Aim of the exercise: Could you write out the whole listing exactly as it appears?
═══ Available data
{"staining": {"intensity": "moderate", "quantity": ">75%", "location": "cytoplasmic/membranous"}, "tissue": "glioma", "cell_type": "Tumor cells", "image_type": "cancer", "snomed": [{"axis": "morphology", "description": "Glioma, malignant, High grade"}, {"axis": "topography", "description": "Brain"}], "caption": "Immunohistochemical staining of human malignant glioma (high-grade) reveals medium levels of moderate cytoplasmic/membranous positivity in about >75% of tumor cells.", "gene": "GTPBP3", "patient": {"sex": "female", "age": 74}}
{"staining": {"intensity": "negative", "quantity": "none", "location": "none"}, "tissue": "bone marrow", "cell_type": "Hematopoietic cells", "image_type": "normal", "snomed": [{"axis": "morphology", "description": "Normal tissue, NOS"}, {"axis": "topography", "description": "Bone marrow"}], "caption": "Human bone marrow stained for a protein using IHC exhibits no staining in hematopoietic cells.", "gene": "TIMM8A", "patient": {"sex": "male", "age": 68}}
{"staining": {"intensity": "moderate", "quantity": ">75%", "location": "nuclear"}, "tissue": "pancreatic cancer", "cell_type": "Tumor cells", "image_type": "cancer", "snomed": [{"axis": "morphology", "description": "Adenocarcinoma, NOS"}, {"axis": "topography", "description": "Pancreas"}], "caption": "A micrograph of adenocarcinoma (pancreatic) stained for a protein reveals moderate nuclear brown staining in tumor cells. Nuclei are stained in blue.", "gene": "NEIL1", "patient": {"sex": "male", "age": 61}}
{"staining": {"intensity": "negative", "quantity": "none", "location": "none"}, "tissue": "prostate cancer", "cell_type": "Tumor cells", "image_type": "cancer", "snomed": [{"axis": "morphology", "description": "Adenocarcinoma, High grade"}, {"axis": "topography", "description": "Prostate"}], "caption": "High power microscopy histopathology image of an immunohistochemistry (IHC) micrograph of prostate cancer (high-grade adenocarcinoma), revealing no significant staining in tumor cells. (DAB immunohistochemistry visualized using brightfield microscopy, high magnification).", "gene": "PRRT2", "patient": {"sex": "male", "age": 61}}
══════
Output for this task:
{"staining": {"intensity": "moderate", "quantity": ">75%", "location": "cytoplasmic/membranous"}, "tissue": "glioma", "cell_type": "Tumor cells", "image_type": "cancer", "snomed": [{"axis": "morphology", "description": "Glioma, malignant, High grade"}, {"axis": "topography", "description": "Brain"}], "caption": "Immunohistochemical staining of human malignant glioma (high-grade) reveals medium levels of moderate cytoplasmic/membranous positivity in about >75% of tumor cells.", "gene": "GTPBP3", "patient": {"sex": "female", "age": 74}}
{"staining": {"intensity": "negative", "quantity": "none", "location": "none"}, "tissue": "bone marrow", "cell_type": "Hematopoietic cells", "image_type": "normal", "snomed": [{"axis": "morphology", "description": "Normal tissue, NOS"}, {"axis": "topography", "description": "Bone marrow"}], "caption": "Human bone marrow stained for a protein using IHC exhibits no staining in hematopoietic cells.", "gene": "TIMM8A", "patient": {"sex": "male", "age": 68}}
{"staining": {"intensity": "moderate", "quantity": ">75%", "location": "nuclear"}, "tissue": "pancreatic cancer", "cell_type": "Tumor cells", "image_type": "cancer", "snomed": [{"axis": "morphology", "description": "Adenocarcinoma, NOS"}, {"axis": "topography", "description": "Pancreas"}], "caption": "A micrograph of adenocarcinoma (pancreatic) stained for a protein reveals moderate nuclear brown staining in tumor cells. Nuclei are stained in blue.", "gene": "NEIL1", "patient": {"sex": "male", "age": 61}}
{"staining": {"intensity": "negative", "quantity": "none", "location": "none"}, "tissue": "prostate cancer", "cell_type": "Tumor cells", "image_type": "cancer", "snomed": [{"axis": "morphology", "description": "Adenocarcinoma, High grade"}, {"axis": "topography", "description": "Prostate"}], "caption": "High power microscopy histopathology image of an immunohistochemistry (IHC) micrograph of prostate cancer (high-grade adenocarcinoma), revealing no significant staining in tumor cells. (DAB immunohistochemistry visualized using brightfield microscopy, high magnification).", "gene": "PRRT2", "patient": {"sex": "male", "age": 61}}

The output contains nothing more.